Jour 18 à 20 : de Jelenia Gora à Worclaw, voyage en Silésie

Jour 18 : 1er août  : Au revoir Jelenia et les montagnes, bonjour la plaine, 88kms, 607m de dénivelé

Nous quittons Piotr et notre petit coin de pelouse, par plusieurs aspects (comme aller aux toilettes) pas très pratique, alors que le soleil rend déjà toute exposition supérieure à une minute trente insupportable. Ce qui n’empêche pas Victor de mettre un temps fou à régler son appareil photo pour une photo de groupe avec notre warmshower.

Après cela, nous pédalons sur des routes ombragées et peu empruntées pendant un sympathique moment, et nous passons même, un peu par hasard, devant un palace, dont notre hôte nous a beaucoup parlé (mais après Karlovy Vary, on est difficilement impressionnés).

C’est l’occasion d’une petite pause, puis nous continuons notre promenade sur les petites routes polonaises, qui alternent montées et descentes sans que ni les unes ni les autres ne soient trop longues.

Le paysage est plutôt sympathique

Les panneaux routiers et les boîtes aux lettres suscitent notre curiosité

Ça grimpe pas mal puisque nous remontons la Bobr, nous faisons les courses, tout se passe bien jusqu’à ce que Victor décide que  « ce soir c’est purée », et achète un litre de lait pour en avoir les 25cl nécessaires à la cuisson. Mon porte bagage, surchargé, rend définitivement l’âme. J’exagère un peu (mais ce litre de lait fut l’objet d’un gros débat sur le gaspillage et le sur-chargement) mais, malgré un bricolage à base de zip pour le maintenir en place, le porte bagage est définitivement cassé et la soudure droite cède à son tour. C’est un peu enquiquinant, je dois m’arrêter presque tous les deux kilomètres pour le remonter, puisque nous sommes encore sur des routes de terre et de cailloux qui font beaucoup vibrer nos vélos et leurs sacoches. Comme s’il avait décidé d’ajouter à notre agacement, le paysage change et devient plat ; nous avons l’impression de retrouver les champs interminables de blé que nous avions quitté en République Tchèque. Après une rencontre assez marrante avec des polonais qui ne veulent pas croire que nous venons de France, et qui parlent plus vite et plus longtemps à chaque fois que nous leur disons que nous ne les comprenons pas, nous trouvons un lac sur les rives duquel nous décidons de bivouaquer. Il n’est pas désagréable mais il y a un peu de passage et les moustiques attaquent en bande, nous nous cachons donc dans un champ, pour une nuit qui n’est pas des plus confortables.

Si quelqu’un se le demande, je précise que la purée fut très bonne, et que Victor but ce jour-là une bouteille de lait presque entière à lui tout seul, ce qui, à ses dires, lui rappela la petite enfance.

Jour 19, 2 août : La belle Wroclaw et ses nuits animées, 63,2 kms et 106 mètres de dénivelé

Je me réveille particulièrement tôt cette nuit-là : à la suite d’un cauchemar, je découvre à deux heures du matin une grosse tique le long de ma hanche.

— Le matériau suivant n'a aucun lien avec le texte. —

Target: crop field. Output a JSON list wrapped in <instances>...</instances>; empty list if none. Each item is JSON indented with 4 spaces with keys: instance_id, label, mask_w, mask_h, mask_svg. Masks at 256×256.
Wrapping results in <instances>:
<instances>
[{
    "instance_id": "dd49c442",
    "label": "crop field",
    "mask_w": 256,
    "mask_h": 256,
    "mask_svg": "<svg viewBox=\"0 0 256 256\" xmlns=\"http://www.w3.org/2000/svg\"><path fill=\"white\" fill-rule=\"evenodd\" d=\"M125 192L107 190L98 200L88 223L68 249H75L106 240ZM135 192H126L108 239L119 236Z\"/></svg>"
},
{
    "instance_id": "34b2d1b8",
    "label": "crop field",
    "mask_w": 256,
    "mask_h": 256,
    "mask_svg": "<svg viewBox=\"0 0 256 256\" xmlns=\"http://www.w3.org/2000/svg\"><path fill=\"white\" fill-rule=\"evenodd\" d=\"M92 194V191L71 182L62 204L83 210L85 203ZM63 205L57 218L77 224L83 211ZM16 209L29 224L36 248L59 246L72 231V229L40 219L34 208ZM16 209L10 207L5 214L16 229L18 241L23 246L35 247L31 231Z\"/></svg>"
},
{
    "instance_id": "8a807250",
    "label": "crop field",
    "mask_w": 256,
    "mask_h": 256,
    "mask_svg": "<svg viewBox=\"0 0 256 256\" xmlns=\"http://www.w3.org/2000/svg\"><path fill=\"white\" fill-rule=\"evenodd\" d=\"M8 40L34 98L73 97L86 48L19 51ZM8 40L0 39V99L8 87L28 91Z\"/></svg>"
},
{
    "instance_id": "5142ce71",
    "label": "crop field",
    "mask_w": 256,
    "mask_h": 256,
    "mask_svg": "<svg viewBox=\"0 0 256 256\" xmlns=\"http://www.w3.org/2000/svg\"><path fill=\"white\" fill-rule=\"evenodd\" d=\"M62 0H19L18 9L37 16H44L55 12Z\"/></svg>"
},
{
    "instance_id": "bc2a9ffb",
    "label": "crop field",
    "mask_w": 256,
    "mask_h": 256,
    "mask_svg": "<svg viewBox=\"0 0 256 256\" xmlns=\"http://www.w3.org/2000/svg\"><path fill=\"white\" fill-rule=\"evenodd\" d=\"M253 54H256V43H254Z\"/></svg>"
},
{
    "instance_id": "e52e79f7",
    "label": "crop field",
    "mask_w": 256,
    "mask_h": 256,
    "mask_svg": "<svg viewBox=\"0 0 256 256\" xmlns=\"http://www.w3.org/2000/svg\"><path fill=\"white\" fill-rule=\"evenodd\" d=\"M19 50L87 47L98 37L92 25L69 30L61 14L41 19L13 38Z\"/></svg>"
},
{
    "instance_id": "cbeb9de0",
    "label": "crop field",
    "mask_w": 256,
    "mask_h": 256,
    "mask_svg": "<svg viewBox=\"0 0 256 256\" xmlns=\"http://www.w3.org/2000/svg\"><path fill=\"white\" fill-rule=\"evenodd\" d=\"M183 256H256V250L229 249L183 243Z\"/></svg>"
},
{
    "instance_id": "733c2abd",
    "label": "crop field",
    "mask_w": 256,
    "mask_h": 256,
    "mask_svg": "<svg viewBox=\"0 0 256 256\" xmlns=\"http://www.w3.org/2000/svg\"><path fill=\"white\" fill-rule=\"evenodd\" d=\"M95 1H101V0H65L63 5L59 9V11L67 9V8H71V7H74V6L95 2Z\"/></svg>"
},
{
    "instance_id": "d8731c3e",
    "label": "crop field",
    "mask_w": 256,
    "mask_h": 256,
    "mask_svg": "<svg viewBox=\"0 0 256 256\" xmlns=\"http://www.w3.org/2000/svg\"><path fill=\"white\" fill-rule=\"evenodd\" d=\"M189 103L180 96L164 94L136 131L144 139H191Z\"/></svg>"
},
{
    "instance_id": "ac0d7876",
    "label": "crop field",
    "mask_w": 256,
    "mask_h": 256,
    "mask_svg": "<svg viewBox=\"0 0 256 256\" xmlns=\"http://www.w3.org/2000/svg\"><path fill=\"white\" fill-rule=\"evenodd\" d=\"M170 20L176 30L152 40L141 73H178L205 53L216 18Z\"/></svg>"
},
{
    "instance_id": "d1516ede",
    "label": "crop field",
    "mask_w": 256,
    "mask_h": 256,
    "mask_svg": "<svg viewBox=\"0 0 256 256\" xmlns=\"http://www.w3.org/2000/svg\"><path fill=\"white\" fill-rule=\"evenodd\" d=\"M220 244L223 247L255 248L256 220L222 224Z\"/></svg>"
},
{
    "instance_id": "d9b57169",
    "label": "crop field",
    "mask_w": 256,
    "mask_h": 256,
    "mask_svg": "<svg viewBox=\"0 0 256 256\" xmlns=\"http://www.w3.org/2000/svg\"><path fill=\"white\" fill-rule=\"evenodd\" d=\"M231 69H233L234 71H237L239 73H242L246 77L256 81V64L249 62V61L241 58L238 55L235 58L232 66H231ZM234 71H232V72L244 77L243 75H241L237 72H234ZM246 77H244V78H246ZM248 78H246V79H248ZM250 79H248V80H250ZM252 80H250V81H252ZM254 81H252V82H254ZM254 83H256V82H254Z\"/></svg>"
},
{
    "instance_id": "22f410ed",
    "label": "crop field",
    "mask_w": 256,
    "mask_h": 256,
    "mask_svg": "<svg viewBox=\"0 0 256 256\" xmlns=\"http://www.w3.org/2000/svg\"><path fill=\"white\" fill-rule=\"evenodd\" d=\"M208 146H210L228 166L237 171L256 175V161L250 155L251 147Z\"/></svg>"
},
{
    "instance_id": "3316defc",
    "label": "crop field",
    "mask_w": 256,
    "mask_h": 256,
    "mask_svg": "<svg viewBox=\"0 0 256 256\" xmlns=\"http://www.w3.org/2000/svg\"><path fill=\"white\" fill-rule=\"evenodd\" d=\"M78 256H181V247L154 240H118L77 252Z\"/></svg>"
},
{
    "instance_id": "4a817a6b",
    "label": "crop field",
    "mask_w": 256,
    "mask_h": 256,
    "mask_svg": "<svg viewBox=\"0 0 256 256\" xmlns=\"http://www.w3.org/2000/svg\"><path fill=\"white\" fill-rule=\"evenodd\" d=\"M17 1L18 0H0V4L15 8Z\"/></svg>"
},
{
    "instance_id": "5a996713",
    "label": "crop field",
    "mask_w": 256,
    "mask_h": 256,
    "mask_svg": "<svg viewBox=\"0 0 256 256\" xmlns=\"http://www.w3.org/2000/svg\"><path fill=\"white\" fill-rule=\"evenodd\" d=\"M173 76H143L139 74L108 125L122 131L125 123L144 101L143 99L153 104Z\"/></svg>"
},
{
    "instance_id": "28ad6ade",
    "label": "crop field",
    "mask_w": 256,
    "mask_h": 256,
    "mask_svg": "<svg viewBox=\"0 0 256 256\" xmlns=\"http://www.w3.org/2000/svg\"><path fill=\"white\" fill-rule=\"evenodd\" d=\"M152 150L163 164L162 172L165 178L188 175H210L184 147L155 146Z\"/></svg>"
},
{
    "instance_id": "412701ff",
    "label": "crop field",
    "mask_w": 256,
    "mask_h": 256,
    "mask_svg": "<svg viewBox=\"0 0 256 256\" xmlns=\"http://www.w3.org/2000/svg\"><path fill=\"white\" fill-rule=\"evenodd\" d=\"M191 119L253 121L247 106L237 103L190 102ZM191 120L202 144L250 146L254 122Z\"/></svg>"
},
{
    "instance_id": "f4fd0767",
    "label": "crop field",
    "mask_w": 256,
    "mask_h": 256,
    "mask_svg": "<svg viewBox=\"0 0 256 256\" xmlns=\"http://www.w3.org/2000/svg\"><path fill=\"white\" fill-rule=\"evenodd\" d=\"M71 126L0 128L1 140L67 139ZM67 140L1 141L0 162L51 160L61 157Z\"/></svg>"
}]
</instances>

J’hésite un peu, mais je n’ose pas réveiller Victor pour qu’il me l’enlève. Même si j’ai très envie de m’en débarrasser, je ne suis pas sûre qu’il ait très envie de jouer les infirmiers à cette heure indigne. A 6h30 tout pile quand le réveil sonne, il se retrouve avec un tire tique dans les mains, et extrait la plus énorme tique qu’il nous ait été donné de voir, toute gonflée de sang (mini tiques alsaciennes, vous pouvez aller vous rhabiller).

Nous ne nous attardons pas dans ce coin de lac maudit, infesté de tiques et de moustiques, et nous prenons la route, car Wroclaw n’est plus très loin. Enfin, comme d’habitude, la ville est quand même plus loin que dans nos pronostics, et nous ferons un peu plus de 60kms au lieu des 40 envisagés. Pour parler franc : il fait chaud, c’est plat, c’est chiant, nous abandonnons définitivement l’usage du porte bagage avant de mon vélo, ce qui fait qu’en plus c’est lourd (surtout pour Victor qui récupère les victuailles) … jusqu’à ce que nous arrivions à Wroclaw. Ne vous avisez pas à prononcer ça « vroclav » comme des malappris, en fait, ça sonne un peu plus comme « Wroutchlovf ». La langue polonaise nous donne du fil à retordre, à part pour dire merci, qui se prononce presque mot pour mot « jeune couillon » et qui nous tire un sourire stupide à chaque fois.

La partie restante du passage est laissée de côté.